Emilia Tudor - MA Interiors
ECHO
Echo is the culmination of my Master’s journey, shaped by a fascination with performance art, a deepening interest in sensory design, and a growing question about how sound defines the spaces we inhabit. It is both record and resonance: an attempt to design architecture that listens as much as it frames.
The project is set within the Castlefield Congregational Chapel in Manchester, a building that already carries layers of echo - both acoustically and culturally. Once a place of worship, later an ’80s recording studio, and now an office building, it embodies the city’s shifting cultural voice. Its soaring ceilings and stone walls produce long reverberation times: atmospheric for music but blurring for speech. Rather than suppress this, Echo embraces it, tuning each floor to a distinct frequency.
The design unfolds as a vertical composition. The basement remembers ritual and stillness, housing Oto, a matcha bar where the sounds of preparation become a performance, alongside spaces for sound healing and reflection. The ground floor celebrates Manchester’s rebellious music heritage through a sound bar and DJ booth, amplifying resonance and rhythm. The mezzanine shifts to intimacy, with an archive bar, record booths, and conversation pods made from recycled brass instruments. Finally, the bell tower transforms into a Sonic Lighthouse, projecting Manchester’s voices back into the city as patterns of light.

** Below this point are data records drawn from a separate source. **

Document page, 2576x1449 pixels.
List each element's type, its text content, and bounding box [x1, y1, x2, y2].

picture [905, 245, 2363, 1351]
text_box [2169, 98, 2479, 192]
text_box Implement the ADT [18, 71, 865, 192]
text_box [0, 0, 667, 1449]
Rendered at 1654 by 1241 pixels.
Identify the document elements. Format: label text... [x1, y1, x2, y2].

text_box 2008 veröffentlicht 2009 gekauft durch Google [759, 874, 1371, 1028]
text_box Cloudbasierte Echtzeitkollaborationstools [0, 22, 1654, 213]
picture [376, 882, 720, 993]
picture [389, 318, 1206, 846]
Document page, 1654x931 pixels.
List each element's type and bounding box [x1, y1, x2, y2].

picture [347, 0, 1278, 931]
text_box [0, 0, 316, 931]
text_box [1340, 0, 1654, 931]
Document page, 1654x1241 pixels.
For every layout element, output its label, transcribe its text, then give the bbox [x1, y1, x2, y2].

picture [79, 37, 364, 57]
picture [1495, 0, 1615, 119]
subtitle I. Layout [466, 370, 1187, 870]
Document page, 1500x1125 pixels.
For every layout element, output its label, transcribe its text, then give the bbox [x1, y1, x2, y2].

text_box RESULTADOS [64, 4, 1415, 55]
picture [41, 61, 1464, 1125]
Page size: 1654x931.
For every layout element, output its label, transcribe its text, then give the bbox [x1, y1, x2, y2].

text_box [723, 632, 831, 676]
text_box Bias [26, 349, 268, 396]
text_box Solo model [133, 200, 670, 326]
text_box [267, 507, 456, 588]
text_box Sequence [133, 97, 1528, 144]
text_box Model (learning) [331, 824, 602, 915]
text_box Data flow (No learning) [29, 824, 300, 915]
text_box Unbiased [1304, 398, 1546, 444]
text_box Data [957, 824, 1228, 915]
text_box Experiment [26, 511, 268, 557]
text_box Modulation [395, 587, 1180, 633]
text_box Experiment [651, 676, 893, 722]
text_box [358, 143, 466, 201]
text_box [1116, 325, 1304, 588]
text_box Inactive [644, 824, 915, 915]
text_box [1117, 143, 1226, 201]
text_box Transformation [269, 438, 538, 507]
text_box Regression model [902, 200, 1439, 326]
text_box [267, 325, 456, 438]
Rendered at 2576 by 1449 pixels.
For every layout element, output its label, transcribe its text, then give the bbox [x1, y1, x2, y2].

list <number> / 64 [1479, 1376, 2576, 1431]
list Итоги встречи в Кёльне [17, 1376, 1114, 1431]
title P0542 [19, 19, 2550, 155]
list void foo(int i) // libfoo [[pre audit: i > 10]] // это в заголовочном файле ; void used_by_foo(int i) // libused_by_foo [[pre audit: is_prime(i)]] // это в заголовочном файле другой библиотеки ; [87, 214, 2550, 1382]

Echo is not simply a scheme but rather a manifesto: sound is not background, it is structure. It carries memory, heritage, and material weight. At a time when cities are often flattened by uniform facades or sanitised atmospheres, Echo insists on resonance. It reimagines architecture as polyphonic, where buildings act as instruments, tuned differently yet part of the same composition. To design with echo is to design with memory; to design with sound is to design with life.